Eggs are a quintessential part of not only our daily breakfast but is often referred to as, "We all have our preferences, some like it sunny side up, others prefer a stuffed omelette." In recent years, the good old egg has also found its place in restaurant menus. No more is it relegated to a corner of the breakfast menu, it has its moment of glory and is now the star attraction of many delicious dishes.
Indian foodservice industry is already filled with a large number of options. At present egg restaurant, food truck and kiosk model is offering to investors, moreover, it is planning to develop QSRs in order to serve quickly to customers. In this global business environment, to remain competitive, companies are focusing mainly on latest trends and opportunities, effective marketing strategies to create awareness among customers. That is when new business concepts are hitting the ground with low costs & huge profits.
The Birth of a Unique Concept
Scrambled, fried, poached, boiled – everybody loves to eat eggs in some way or the other. Talking about EggFactory, Yogesh Mokashi said,” We saw that eggs were mostly on breakfast menus of star hotels and not other places. Whereas in University towns eggs were available for all meal occasions and that really signaled the versatility of eggs as an ingredient. Eggs are also the best protein source. Finally, most restaurants specialize in cuisine or menu item e.g. Italian or Burger etc…not too many specialize by ingredient and this provided us huge differentiation.”
We all have memories of eating anda bhurji off a street-side cart or a quick fix of anda curry for dinner. But how can we do this in a sophisticated manner within the comforts of a restaurant?”, asks Saili Miirikar, Pune based Entrepreneur & Owner, Yolkshiire, Aundh. Stressing on how this concept evolved, she said,” The concept evolved within the industry as a few brands were experimenting on this, and their flourishing response made other brands jump in it too.”
Shared their unique concept of taking this egg business to another level, she further added, “While the original concept was that of an eggitarian joint, since many don’t prefer eating at the road-side unhygienic stalls, the concept morphed into an egg-specialty restaurant when our market study showed that many people like having their eggs with sausages and salami and that eggitarians may not mind cold cuts like salami and sausages being served from the same kitchen.”

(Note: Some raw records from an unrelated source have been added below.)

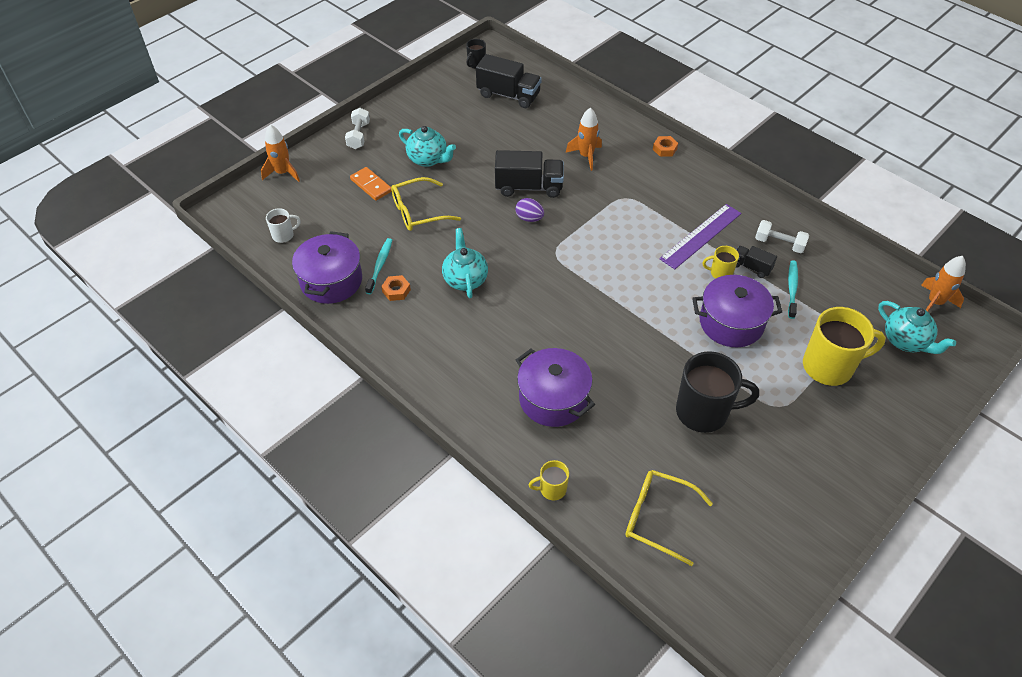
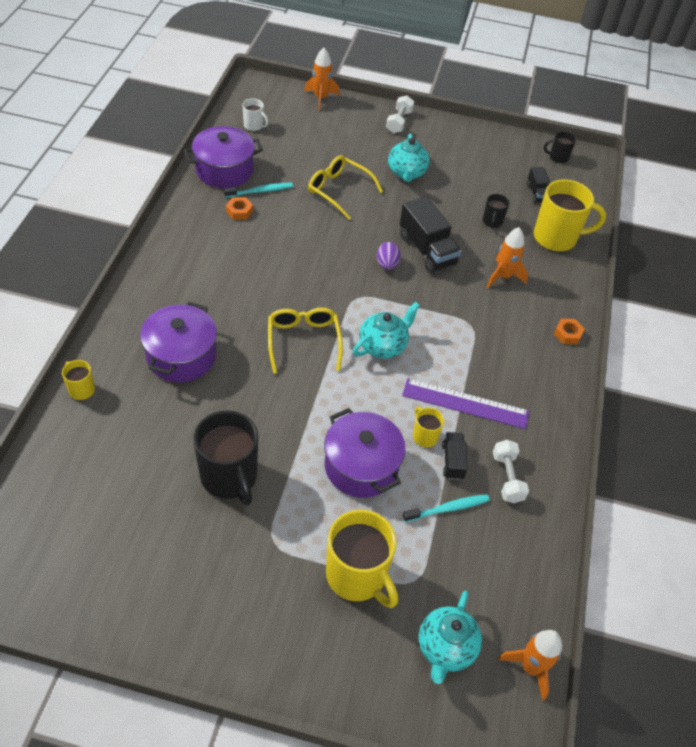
camera: 55 degrees right, 0 degrees up
white dumbbell [345,108,370,149] -> white dumbbell turned 45 degrees counterclockwise [386,95,414,133]
orange domino [350,167,392,201] -> none
turquoise teapot [442,228,488,298] -> turquoise teapot moved to [353,302,420,359]
black truck [476,54,542,108] -> black truck [527,167,550,204], size x0.54
yellow glasses [625,470,713,566] -> yellow glasses moved to [268,308,343,374]
none -> black mug [483,194,510,228]
none -> yellow mug [534,179,606,252]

With the ideology of Amazing choice, Great taste, Super service EggXactly, an innovation in the egg food business for entrepreneurs looking at setting up a business at low cost, intends to tickle the taste buds from cuisines around the world for egg lovers across the city. “The vision of EggXactly was to develop a team of successful entrepreneurs who are passionate about the food industry and want to make a mark for the future”, said Mr. Vijay Dalwani, Chairman of DNY Hospitality.
Scaling it Up
In the past few years, a wave of restaurant owners in metropolitan areas across the country is coming up with unique business ideas, preferably low cost but definitely achieving high-end profits.
“It’s is as scalable as any other restaurant business. If you have the processes in place at core scalability is no different than other businesses”, said Yogesh Mokashi, Owner, The EggFactory.
On similar grounds, Vijay Dalwani, Chairman of DNY Hospitality said,” Our business provides unmatched training and mentoring to entrepreneurs, effective systems and procedures, profitability and consumer centric attitude to its partners.”
Are they innovating?
Unfortunately as Indians, we haven't eggs-plored the humble egg in many ways. Apart from routine anda bhurji, anda fried rice or anda masala and egg curry or an omelette, we haven't explored further. However, Saili Mirikar, Owner, Yolkshire Aundh said,” There is so much more to eggs that it can be consumed for any meal of the day, or even a between-the-meals snack.” Brands like Yolkshire have brought innovation in eggs on the plate after years of experimentation and trials, right from Spanish Omelette to Mexican egg preps, to the British Eggs Benedict to the English breakfast; or a French scramble. “We have tried to put global egg dishes in one menu with their own twist”, said the Pune based Entrepreneur, Saili.
Heading Towards A Bright Future
Yogesh Mokashi said,” Given a huge populace that is experimenting with eggs that would not have traditionally eaten it the numbers are there along with cultural restrictions on cooking eggs at home, protein becoming important in diets and the general trend of increasing incidence of eating out the future is only bright.”
Commenting on the same, Saili Mirikar, Entrepreneur & Owner, Yolkshire, Aundh said,” Future of egg-based business is bright if paired with innovation and variety Dark, if it's the regular streetside fare.”